Bereits gut gestartet und mit einer satten Portion Gegenwind auf dem "Hinweg" legte er nach der Wende noch einmal zu und brachte eine hervorragende Leistung ins Ziel. Mit einer Zeit von 14:18 min (Durchschnittsgeschwindigkeit gut 44 km/h) ohne Zeitfahrmaterial behielt er lange die beste Zeit des Rennens.

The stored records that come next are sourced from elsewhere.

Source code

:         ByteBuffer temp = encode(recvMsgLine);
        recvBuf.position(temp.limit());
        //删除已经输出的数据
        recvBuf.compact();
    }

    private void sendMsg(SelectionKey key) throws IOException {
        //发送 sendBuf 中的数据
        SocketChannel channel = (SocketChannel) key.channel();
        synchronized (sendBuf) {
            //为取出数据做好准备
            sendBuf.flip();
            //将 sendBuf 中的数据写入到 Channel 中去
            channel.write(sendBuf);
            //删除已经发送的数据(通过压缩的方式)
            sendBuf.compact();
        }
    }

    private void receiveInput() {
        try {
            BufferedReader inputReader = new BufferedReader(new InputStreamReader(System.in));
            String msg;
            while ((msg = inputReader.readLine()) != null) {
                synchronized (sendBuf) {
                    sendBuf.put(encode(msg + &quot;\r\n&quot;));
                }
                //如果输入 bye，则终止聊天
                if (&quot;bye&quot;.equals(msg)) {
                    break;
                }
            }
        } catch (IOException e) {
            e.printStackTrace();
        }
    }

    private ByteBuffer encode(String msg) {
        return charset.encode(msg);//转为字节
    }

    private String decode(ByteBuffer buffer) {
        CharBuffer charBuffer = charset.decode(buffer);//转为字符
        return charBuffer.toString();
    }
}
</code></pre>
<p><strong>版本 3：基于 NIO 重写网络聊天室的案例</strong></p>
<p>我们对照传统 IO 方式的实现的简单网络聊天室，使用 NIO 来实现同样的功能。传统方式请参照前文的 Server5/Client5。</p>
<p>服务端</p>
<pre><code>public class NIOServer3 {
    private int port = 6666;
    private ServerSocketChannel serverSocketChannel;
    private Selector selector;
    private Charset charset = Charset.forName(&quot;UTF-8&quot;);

Als dann sämtliche Favoriten im Ziel waren wurde klar, dass es für einen fantastischen 9. Platz gereicht hatte! Herzlichen Glückwunsch Tom Luis!

 

Am gestrigen Sonntag wurden dann außerdem noch die Deutschen Meisterschaften im Bergfahren im sauerländischen Wenholtshausen ausgetragen, die zugleich das letzte Junioren-Bundesliga-Rennen des Jahres bedeuteten. Im Rennen über 100 km und gut 2200 Höhenmeter hatten unsere 4 Renner wieder einiges vor. Und es sah gut aus – nach der ersten von 8 Runden belegten unsere Fahrer im Feld vordere Platzierungen, eine vorausschauende Fahrweise ist bei möglichen Attacken schließlich immer wichtig. Leider versteuerte sich Ole Geisbrecht etwas in einer Kurve in Runde 2, was ihm einen minimalen Rückstand und somit fehlenden Windschatten einbrachte. Normalerweise kein Problem, wurde nun aber leider das Tempo angezogen und Ole fiel zurück. Von nun an war Tom Köbernik derjenige, der – sowieso durch aufmerksames Fahren in wichtigen Situationen bekannt – immer die beste Position unserer Fahrer innehatte. Das Rennen wurde bald schneller, immer mehr Fahrer fielen aus dem ausgedünnten Fahrerfeld zurück. Das war super für Ole, er hatte sein Tempo hinter dem Feld gefunden, kämpfe wacker und holte einen nach dem anderen ein. Zu Beginn der zweiten Rennhälfte erwischte es dann auch Noah Balgenorth und wenig später Jasper Schröder, der durch die zahlreichen großen Bahnrennen und den Umzug nach Hannover möglicherweise noch etwas gestresst war, was sich sicher negativ auf die Leistungen eines 80-kg-Fahrers an 10% steilen Bergen auswirkt 😉  Tom fuhr weiter im immer kleiner werdenden Feld mit, während Ole mit Noah den ersten seiner Teamkollegen einholte. Eingangs der Schlussrunde lag Tom auf einem guten 30. Platz im Rennen. Auf seinen Sprint kann er sich in der Regel verlassen, allerdings weiß man nach einer langen Renndistanz nie so genau … Gerade als Ole weiter hinten liegend mit Jasper den zweiten seiner Vereinskollegen vor sich sah, ging es in der Gruppe um Tom um die Platzierungen. Wie wir es von ihm gewohnt sind, holte er das Maximum heraus, fuhr ein wirklich starkes Rennen und konnte sich so den 17. Platz sichern, herzlichen Glückwunsch! Hinter dem Feld trudelten Jasper und Ole zusammen auf den Plätzen 37 und 38 ins Ziel, womit Ole übrigens auf seiner Verfolgungsjagd seit der 2. Runde rund 30 Fahrer eingeholt hat.